From Tina Brown
Q. I have been dogged all my career as ‘the Queen of Buzz’, which makes people assume I love being in the centre of the social scene. Nothing is further from the truth. Though I will always be an action junkie, I am also a bookworm and a misanthrope, and I live by the maxim of Jomo (the ‘joy of missing out’). How do I find new ways to turn down friends’ kind invitations to go out to dinner without sounding ungrateful, or as if I have turned into the female version of Joe Biden?

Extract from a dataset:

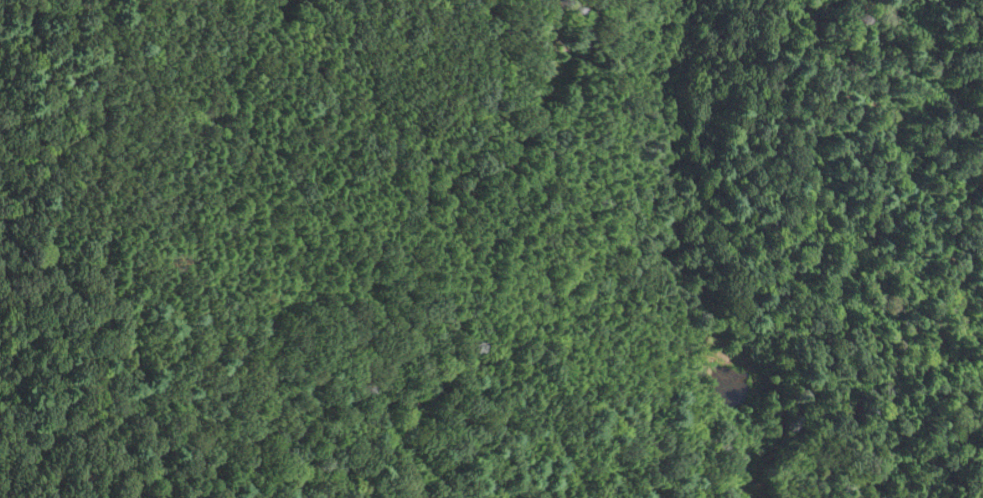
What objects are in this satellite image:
park: (543, 254)

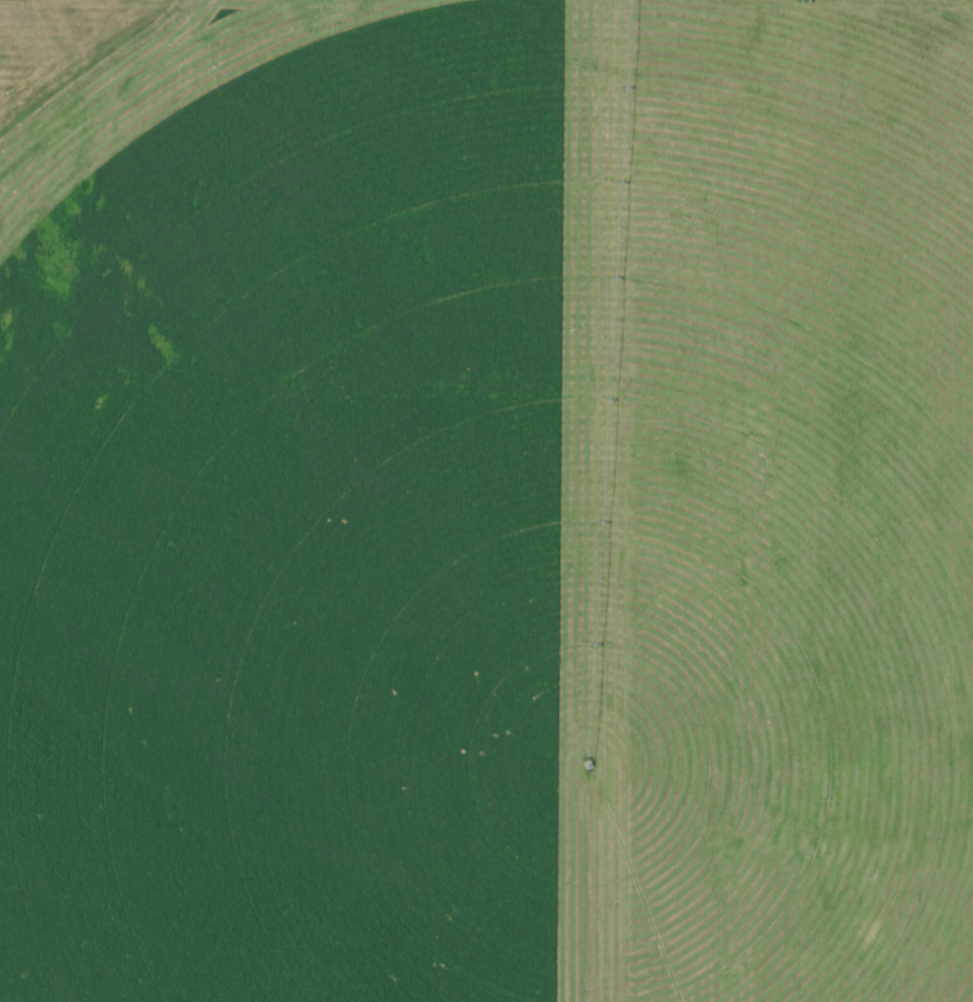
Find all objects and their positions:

A. Lunch is much less physically and mentally draining than dinner, so why not reveal that all the transatlantic travel has played havoc with your body clock? You find your brain now fires on all cylinders between the hours of 6 p.m. and 3 a.m. This means that you can meet for lunch but not dinner, as you work most productively throughout the night.
From Nicholas Coleridge
Q. I have recently joined a boarding school near Windsor and find myself receiving a torrent of letters and emails from friends of friends, hinting that they hope I can help them secure a place for their sons or grandsons. There is a rigorous admissions system here, run with integrity, and it is awkward when the prospective boy hasn’t caught the selector’s eye. How should I reply to parents who have set their hearts on this school?
A. Confide to the petitioners that although you have literally no power over the selection procedure, it could make a difference if the child himself would send you a handwritten letter outlining his potential, as this could possibly swing it.